Romanesque style adopted rounded arches, while the Gothic style adopted the pointed arches. In terms of clerestory, the Romanesque style structures were made of the small windows. On the other hand, the Gothic style architectural design adopted large windows that were stained to create illumination in the cathedral space. In the structural design of the Romanesque style, horizontal elevation was adopted up to a modest height. However, in the Gothic structural design, the design adopted a vertical elevation that soared to average height (Lorsch 1).

Exterior and Sculptures

In terms of the exteriors, the Romanesque style used plain, little solid decorations. On the other hand, the Gothic architectural style used several delicate sculptures outside the cathedral. In terms of decoration, the Romanesque designed structures were decorated with thin and elongated sculptures of the abstract figures. However, Gothic designed cathedrals were decorated by more realistic sculptural figures of different proportions and individualized features (Rose 1).

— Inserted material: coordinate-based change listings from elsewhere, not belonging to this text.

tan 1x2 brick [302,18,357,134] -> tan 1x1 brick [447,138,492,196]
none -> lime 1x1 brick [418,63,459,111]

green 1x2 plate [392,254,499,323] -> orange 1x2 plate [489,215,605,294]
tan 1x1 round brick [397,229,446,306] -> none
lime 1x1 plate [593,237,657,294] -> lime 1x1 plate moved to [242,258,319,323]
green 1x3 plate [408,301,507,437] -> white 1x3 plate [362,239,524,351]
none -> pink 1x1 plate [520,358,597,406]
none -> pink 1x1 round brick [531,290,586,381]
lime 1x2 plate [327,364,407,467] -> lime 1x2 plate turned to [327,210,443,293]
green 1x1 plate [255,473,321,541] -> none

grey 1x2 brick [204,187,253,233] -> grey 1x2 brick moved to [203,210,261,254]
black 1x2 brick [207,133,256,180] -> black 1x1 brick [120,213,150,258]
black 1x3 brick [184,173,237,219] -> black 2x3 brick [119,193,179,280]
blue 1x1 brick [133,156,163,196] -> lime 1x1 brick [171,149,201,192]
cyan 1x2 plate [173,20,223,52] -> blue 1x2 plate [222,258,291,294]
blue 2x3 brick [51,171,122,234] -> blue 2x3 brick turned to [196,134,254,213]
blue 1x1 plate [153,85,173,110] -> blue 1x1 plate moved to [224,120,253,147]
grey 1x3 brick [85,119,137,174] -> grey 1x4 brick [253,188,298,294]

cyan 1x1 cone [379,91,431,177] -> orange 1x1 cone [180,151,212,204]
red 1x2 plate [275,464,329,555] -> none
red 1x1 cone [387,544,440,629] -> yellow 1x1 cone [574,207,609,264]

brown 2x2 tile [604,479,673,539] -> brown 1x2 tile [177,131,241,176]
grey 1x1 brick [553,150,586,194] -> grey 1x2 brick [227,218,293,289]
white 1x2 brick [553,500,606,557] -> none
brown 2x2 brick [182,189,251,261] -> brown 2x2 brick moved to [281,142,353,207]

Comparison of Similarities

In similarity, the two styles were applied for the same purpose of architecture. Each of the two styles was based on a grand scale that needed walls that were strong enough to support the arches.

In addition, both the Romanesque and Gothic styles were used at the related timing, which placed them in the same middle Ages. The development of Romanesque style of architecture was started during the 7th century and extended to the whole of Western Europe in the same century. After the Romanesque architectural art was started, it spread made it the main artistic style up to the beginning of the 12th century. After this, the reign of the architectural style ended by giving the way to gothic architecture (Banister 12). Despite being of roman origin, the Romanesque architectural styles spread to cover France and became a common French religious building style. In a similar timing, the Gothic style was developed from the inspiration of the Romanesque style of design. Even though this style was started in France, it went on to spread all over Europe just like the Romanesque.

Conclusion

The dominant architectural styles of Romanesque and Gothic had distinct features that made them different despite being built for similar reasons. Romanesque architecture was the first to be used, and later ushered in the adoption of the Gothic architectural designs. The shift from the former to the later took place due to the establishment of the pointed arches and ribbed vaulting that were considered lighter (Athenapub par 3). Due to these features and the weight of materials, the architectural style was widely used in the construction of cathedrals and religious structures. The differences between the two styles include the structural design, sculptural decoration, arch type, type of window, and exterior components. However, the similarity of the two styles relates to the period of establishment and purpose of application.